Dear Captain Obvious: I’m a sourpuss. I hate everything and everyone around me except for my sister, my dad and my girlfriend. I can’t take joy in anything not even a sexy, albeit annoying, woman kissing me. Instead of thanking her for the only action I’ve received in months I complained about it. Now the girl, who’s been crashing at my pad while her apartment underwent repairs, is moving out so guess what I did? I smiled. I haven’t smiled in months, my mouth hurt for days afterward. How can I turn this frown upside down so that it comes more naturally to me? Life Sucks.

Dear Life Sucks: You’ve got a girlfriend, right? Try getting laid every once in a while. You may not enjoy it, but at least you’ll have to remove that stick up your butt before you get started.


 

Jill Abbott
Jill Abbott

Dear Captain Obvious: This guy that I’m feeding and housing has an ex-wife he can’t get off his mind and, quite frankly, neither can I. I am just consumed with everything she does and it absolutely makes my day to rub my relationship with her ex-husband in her face. Sure I’ve paid the price for my gloating by having my coffee laced with hot sauce, having my breasts scalded with a hot beverage, and business disrupted when the she-devil set a store in my company’s building lobby on fire. I know I should quit while I’m still in one piece, but I’m convinced this woman has a secret and I must find out what it is even though it could mean putting myself in harms way. Am I glutton for punishment? Unshakable.

§ **WHAT IS BEING ASKED**:
Carry on the advice column from the point where it stops.

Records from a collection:
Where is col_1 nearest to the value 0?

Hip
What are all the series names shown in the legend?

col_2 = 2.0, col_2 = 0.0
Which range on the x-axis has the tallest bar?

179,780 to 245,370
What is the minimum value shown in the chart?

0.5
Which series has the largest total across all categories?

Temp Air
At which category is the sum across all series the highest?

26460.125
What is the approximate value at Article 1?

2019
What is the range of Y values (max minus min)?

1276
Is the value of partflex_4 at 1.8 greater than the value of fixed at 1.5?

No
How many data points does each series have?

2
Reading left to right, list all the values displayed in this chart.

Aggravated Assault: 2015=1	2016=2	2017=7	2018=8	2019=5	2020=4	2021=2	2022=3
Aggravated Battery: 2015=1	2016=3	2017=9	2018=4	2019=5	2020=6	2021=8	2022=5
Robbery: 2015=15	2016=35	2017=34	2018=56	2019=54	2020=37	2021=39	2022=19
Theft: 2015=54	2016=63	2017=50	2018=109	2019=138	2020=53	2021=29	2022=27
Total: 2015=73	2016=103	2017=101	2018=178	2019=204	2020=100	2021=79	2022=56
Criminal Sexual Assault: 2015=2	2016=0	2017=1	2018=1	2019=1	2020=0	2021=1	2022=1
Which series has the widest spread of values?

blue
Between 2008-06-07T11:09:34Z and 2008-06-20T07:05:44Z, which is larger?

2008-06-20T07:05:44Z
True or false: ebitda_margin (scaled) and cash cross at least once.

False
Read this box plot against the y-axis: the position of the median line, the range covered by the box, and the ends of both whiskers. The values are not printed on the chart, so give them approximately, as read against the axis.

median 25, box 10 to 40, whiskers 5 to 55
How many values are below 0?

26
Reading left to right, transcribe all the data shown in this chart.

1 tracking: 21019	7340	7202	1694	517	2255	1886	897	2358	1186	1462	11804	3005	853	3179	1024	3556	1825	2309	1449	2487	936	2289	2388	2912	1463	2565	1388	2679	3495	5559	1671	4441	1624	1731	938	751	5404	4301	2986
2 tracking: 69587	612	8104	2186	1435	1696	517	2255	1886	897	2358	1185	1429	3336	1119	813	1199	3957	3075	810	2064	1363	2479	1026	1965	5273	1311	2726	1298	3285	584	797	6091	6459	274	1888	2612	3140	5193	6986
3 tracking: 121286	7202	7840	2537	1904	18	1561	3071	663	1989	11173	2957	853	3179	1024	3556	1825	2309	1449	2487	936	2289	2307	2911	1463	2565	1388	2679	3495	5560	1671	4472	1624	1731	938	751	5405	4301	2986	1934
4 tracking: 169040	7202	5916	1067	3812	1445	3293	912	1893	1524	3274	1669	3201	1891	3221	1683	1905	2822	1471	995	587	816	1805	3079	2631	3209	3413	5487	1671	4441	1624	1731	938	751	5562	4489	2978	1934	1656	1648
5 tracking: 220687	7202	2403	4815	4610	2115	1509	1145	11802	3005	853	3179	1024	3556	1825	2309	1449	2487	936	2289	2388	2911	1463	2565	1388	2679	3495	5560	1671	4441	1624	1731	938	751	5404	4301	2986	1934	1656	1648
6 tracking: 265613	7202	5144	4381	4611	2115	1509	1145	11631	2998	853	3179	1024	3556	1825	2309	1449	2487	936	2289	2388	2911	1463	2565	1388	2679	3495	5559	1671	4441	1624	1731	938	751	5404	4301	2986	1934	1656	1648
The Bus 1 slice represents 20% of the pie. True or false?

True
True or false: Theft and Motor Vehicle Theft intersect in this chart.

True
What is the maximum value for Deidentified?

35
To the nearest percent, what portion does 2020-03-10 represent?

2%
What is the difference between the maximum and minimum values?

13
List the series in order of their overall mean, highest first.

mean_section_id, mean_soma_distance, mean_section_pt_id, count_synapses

§ **ANSWER FOR THIS EXERCISE**:
Dear Unshakable: Not only are you a glutton for punishment but you might also be gay. You could also be suffering from very low self-esteem and a complete lack of self-worth. Then again it is entirely possible that your life is a hollowed out husk, merely a shadow of your former, more relevant self. Maybe you’re all of the above, so basically you’re a wretched excuse for a woman. There I said it. Happy now?


 

DCO_NoahNewman kidDear Captain Obvious: I love my life! I get to go to summer camp three weeks before school lets out thanks to my parent’s utter lack of regard of the value of a good education. I swear if I could stay away forever I would. Living It Up.

Dear Living It Up: Sweet! Now all you have to do is get sunburn, contract malaria, almost drown from a canoeing accident, have your summer crush humiliate you in front of the entire cafeteria when she yells that your breath smells like kitty litter and have Jason chase you through the woods when you get lost sneaking away from the camp fire. Sounds like good times ahead.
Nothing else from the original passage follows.